SOURCE: Tembo Gold Corp.

SOURCE: Concept Capital Management Limited

February 18, 2014 08:30 ET

Concept Capital Management Enters Subscription Agreement for the Acquisition of Units of Tembo Gold Corp.

TORONTO, ON--(Marketwired - February 18, 2014) - This news release is issued by Concept Capital Management Limited ("CCM"), pursuant to the early warning requirements of National Instrument 62-103 with respect to units ("Units") of Tembo Gold Corp. (the "Company"), a reporting issuer in certain jurisdictions in Canada. In accordance with such early warning requirements, CCM is required to report certain information in respect of its expected holdings of securities of Tembo Gold Corp. (the "Company").

Pursuant to a subscription agreement between CCM and the Company dated February 14, 2014, CCM agreed to subscribe for an aggregate of 10,000,000 Units of the Company at a price of $0.10 per Unit (the "Financing"). Each Unit consists of one common share ("Common Share") and one common share purchase warrant of the Company ("Warrant"). Each Warrant is exercisable to acquire one Common Share at a price of $0.12 per Share until January 9, 2017. Please refer to the press release of the Company dated February 18, 2014 for additional details with respect to the Financing.

Following the completion of the Financing, the Company currently has outstanding 135,757,634 Common Shares on a non-diluted basis. CCM purchased 10,000,000 Common Shares or approximately 7.4% of the outstanding Common Shares on a non-diluted basis. If CCM exercised the Warrants issued pursuant to the Financing, CCM would have purchased an aggregate of 20,000,000 Common Shares or approximately 13.7% of the outstanding Common Shares on a partially-diluted basis.

CCM now owns 22,500,000 Common Shares or approximately 16.6% of the outstanding Common Shares on a non-diluted basis. CCM also own 20,000,000 Warrants and if exercised an aggregate of 42,500,000 Common Shares or approximately 27.3% of the outstanding Common Shares on a partially-diluted basis.

The securities were acquired for investment purposes. CCM will evaluate the investment in the Company from time to time and may, based on such evaluation of market conditions and other circumstances, increase or decrease security holdings in the Company as circumstances require.

CCM is currently an insider of the Company and as a result the Financing is considered a "related party transaction" for the purposes of Multilateral Instrument 61-101 ("MI 61-101"). However, the Financing is not subject to the minority approval and valuation requirements under MI 61-101 as there is an applicable exemption from these requirements as neither the fair market value of the subject matter, nor the fair market value of the consideration, for the Financing, insofar as it involves the interested parties, exceeds 25% of the Company's market capitalization.

○ ○ ○ ○

**JOB A:**
Arrange the rows from the line with "country: Paraguay" through the end of the rows as a numbered list, omitting blank lines.
The news release and the rows that follow have nothing to do with each other.

○ ○ ○ ○

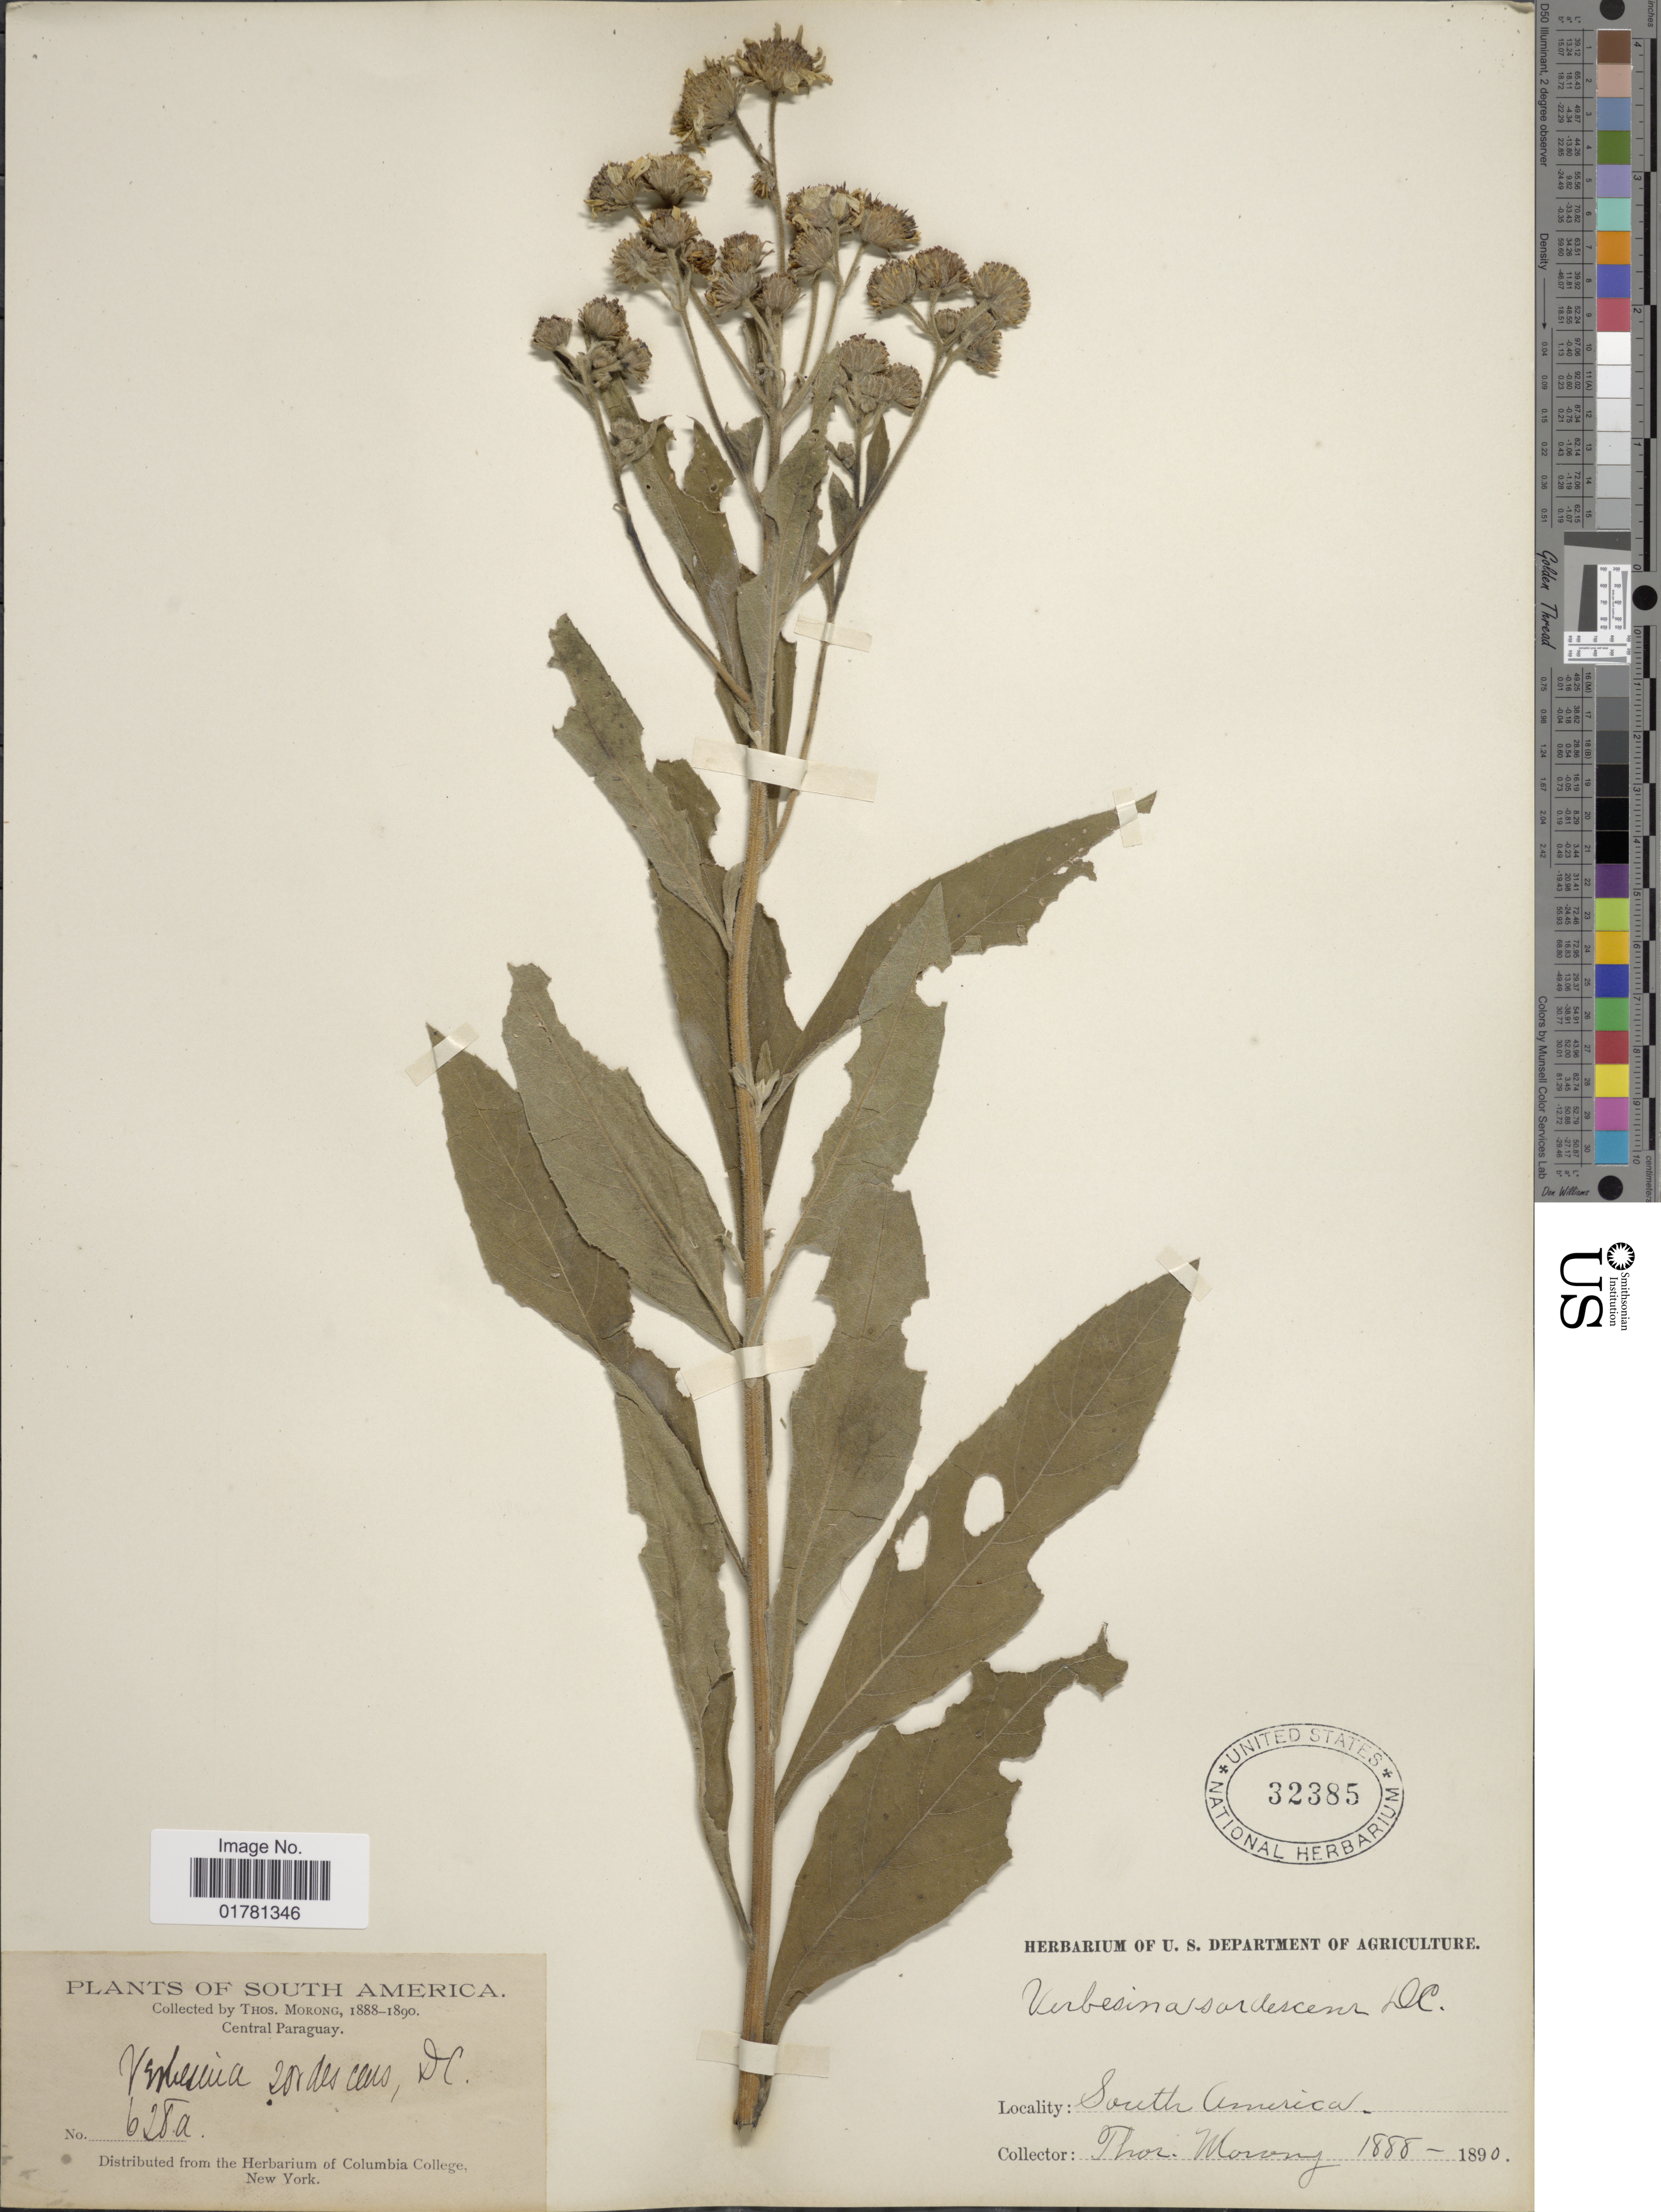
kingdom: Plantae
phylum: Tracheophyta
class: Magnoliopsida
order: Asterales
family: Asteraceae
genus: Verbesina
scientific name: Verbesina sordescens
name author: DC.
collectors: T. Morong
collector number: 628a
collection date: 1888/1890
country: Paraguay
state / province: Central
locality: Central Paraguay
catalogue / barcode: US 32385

○ ○ ○ ○

**JOB B:**
Rewrite the news release from "SOURCE: Concept Capital" to "Units of Tembo Gold Corp.", swapping "Concept Capital Management" for "Concept Asset Management".

**EXERCISE OUTPUT A:**
1. country: Paraguay
2. state / province: Central
3. locality: Central Paraguay
4. catalogue / barcode: US 32385

**EXERCISE OUTPUT B:**
SOURCE: Concept Asset Management Limited

February 18, 2014 08:30 ET

Concept Asset Management Enters Subscription Agreement for the Acquisition of Units of Tembo Gold Corp.